### THE RECORDS
=-=-=
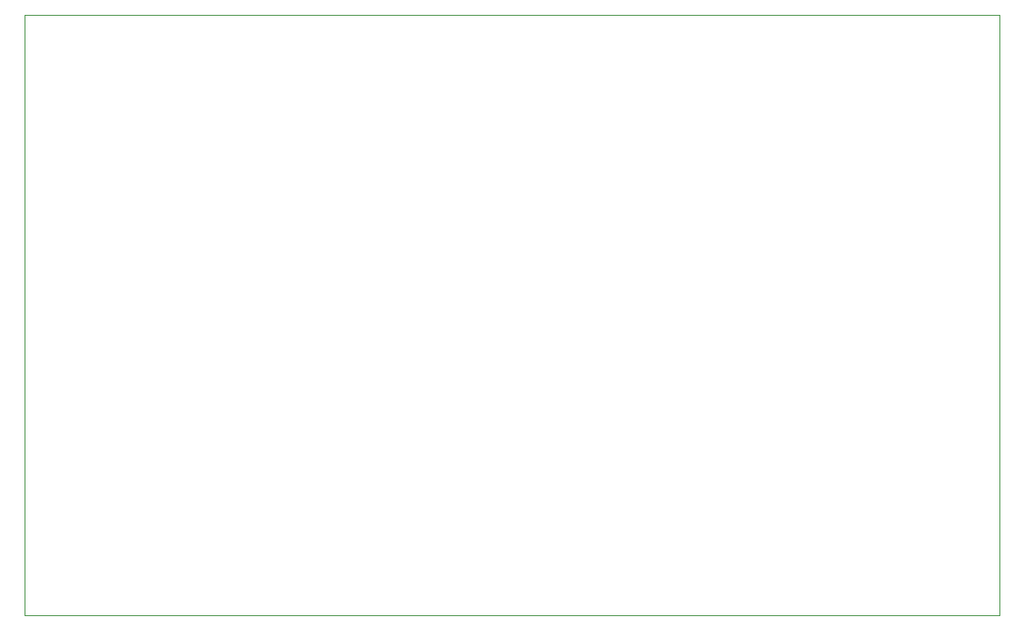
<source format=gbr>
%TF.GenerationSoftware,KiCad,Pcbnew,(6.0.7-1)-1*%
%TF.CreationDate,2022-09-01T12:29:15-04:00*%
%TF.ProjectId,pico-color-picker,7069636f-2d63-46f6-9c6f-722d7069636b,rev?*%
%TF.SameCoordinates,Original*%
%TF.FileFunction,Profile,NP*%
%FSLAX46Y46*%
G04 Gerber Fmt 4.6, Leading zero omitted, Abs format (unit mm)*
G04 Created by KiCad (PCBNEW (6.0.7-1)-1) date 2022-09-01 12:29:15*
%MOMM*%
%LPD*%
G01*
G04 APERTURE LIST*
%TA.AperFunction,Profile*%
%ADD10C,0.100000*%
%TD*%
G04 APERTURE END LIST*
D10*
X77300000Y-64000000D02*
X171400000Y-64000000D01*
X171400000Y-64000000D02*
X171400000Y-122000000D01*
X171400000Y-122000000D02*
X77300000Y-122000000D01*
X77300000Y-122000000D02*
X77300000Y-64000000D01*
M02*

</source>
=-=-=
Without the images, write out each line of the data verbatim.

### TASK OUTPUT
<source format=gbr>
%TF.GenerationSoftware,KiCad,Pcbnew,(6.0.7-1)-1*%
%TF.CreationDate,2022-09-01T12:29:15-04:00*%
%TF.ProjectId,pico-color-picker,7069636f-2d63-46f6-9c6f-722d7069636b,rev?*%
%TF.SameCoordinates,Original*%
%TF.FileFunction,Profile,NP*%
%FSLAX46Y46*%
G04 Gerber Fmt 4.6, Leading zero omitted, Abs format (unit mm)*
G04 Created by KiCad (PCBNEW (6.0.7-1)-1) date 2022-09-01 12:29:15*
%MOMM*%
%LPD*%
G01*
G04 APERTURE LIST*
%TA.AperFunction,Profile*%
%ADD10C,0.100000*%
%TD*%
G04 APERTURE END LIST*
D10*
X77300000Y-64000000D02*
X171400000Y-64000000D01*
X171400000Y-64000000D02*
X171400000Y-122000000D01*
X171400000Y-122000000D02*
X77300000Y-122000000D01*
X77300000Y-122000000D02*
X77300000Y-64000000D01*
M02*

</source>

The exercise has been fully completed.